Exercícios de interpretação de gráficos
· · · · ·
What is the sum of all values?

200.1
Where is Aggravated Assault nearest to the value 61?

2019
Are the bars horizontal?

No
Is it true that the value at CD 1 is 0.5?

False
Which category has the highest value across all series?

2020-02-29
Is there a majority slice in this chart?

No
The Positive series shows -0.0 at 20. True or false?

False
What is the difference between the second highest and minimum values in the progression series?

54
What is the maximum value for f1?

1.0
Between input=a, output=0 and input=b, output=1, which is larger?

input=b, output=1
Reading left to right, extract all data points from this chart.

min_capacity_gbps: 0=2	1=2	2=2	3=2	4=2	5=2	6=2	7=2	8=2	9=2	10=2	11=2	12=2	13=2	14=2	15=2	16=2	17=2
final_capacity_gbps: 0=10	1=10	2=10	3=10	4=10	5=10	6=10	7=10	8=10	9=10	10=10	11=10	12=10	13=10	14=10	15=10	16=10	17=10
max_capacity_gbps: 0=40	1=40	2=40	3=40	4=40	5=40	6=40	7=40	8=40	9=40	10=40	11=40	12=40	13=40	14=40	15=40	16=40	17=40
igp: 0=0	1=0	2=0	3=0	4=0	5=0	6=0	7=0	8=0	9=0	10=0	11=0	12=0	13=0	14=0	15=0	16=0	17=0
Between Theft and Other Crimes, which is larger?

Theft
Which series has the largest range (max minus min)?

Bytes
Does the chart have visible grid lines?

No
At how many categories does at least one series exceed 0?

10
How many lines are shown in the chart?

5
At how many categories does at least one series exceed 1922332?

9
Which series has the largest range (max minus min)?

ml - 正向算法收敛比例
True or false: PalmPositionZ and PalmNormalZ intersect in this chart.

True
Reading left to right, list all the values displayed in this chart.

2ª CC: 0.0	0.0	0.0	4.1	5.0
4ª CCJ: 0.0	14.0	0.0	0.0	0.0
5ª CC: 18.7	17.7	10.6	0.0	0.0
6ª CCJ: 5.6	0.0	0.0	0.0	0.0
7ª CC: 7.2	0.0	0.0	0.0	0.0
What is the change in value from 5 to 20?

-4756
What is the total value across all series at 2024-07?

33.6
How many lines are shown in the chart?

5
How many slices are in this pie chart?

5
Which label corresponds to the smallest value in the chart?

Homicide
· · · · ·
§ **Descrição da tarefa**
Transcreva integralmente o material acima, linha por linha, sem alterar coisa alguma.

§ **Solução**
What is the sum of all values?

200.1
Where is Aggravated Assault nearest to the value 61?

2019
Are the bars horizontal?

No
Is it true that the value at CD 1 is 0.5?

False
Which category has the highest value across all series?

2020-02-29
Is there a majority slice in this chart?

No
The Positive series shows -0.0 at 20. True or false?

False
What is the difference between the second highest and minimum values in the progression series?

54
What is the maximum value for f1?

1.0
Between input=a, output=0 and input=b, output=1, which is larger?

input=b, output=1
Reading left to right, extract all data points from this chart.

min_capacity_gbps: 0=2	1=2	2=2	3=2	4=2	5=2	6=2	7=2	8=2	9=2	10=2	11=2	12=2	13=2	14=2	15=2	16=2	17=2
final_capacity_gbps: 0=10	1=10	2=10	3=10	4=10	5=10	6=10	7=10	8=10	9=10	10=10	11=10	12=10	13=10	14=10	15=10	16=10	17=10
max_capacity_gbps: 0=40	1=40	2=40	3=40	4=40	5=40	6=40	7=40	8=40	9=40	10=40	11=40	12=40	13=40	14=40	15=40	16=40	17=40
igp: 0=0	1=0	2=0	3=0	4=0	5=0	6=0	7=0	8=0	9=0	10=0	11=0	12=0	13=0	14=0	15=0	16=0	17=0
Between Theft and Other Crimes, which is larger?

Theft
Which series has the largest range (max minus min)?

Bytes
Does the chart have visible grid lines?

No
At how many categories does at least one series exceed 0?

10
How many lines are shown in the chart?

5
At how many categories does at least one series exceed 1922332?

9
Which series has the largest range (max minus min)?

ml - 正向算法收敛比例
True or false: PalmPositionZ and PalmNormalZ intersect in this chart.

True
Reading left to right, list all the values displayed in this chart.

2ª CC: 0.0	0.0	0.0	4.1	5.0
4ª CCJ: 0.0	14.0	0.0	0.0	0.0
5ª CC: 18.7	17.7	10.6	0.0	0.0
6ª CCJ: 5.6	0.0	0.0	0.0	0.0
7ª CC: 7.2	0.0	0.0	0.0	0.0
What is the change in value from 5 to 20?

-4756
What is the total value across all series at 2024-07?

33.6
How many lines are shown in the chart?

5
How many slices are in this pie chart?

5
Which label corresponds to the smallest value in the chart?

Homicide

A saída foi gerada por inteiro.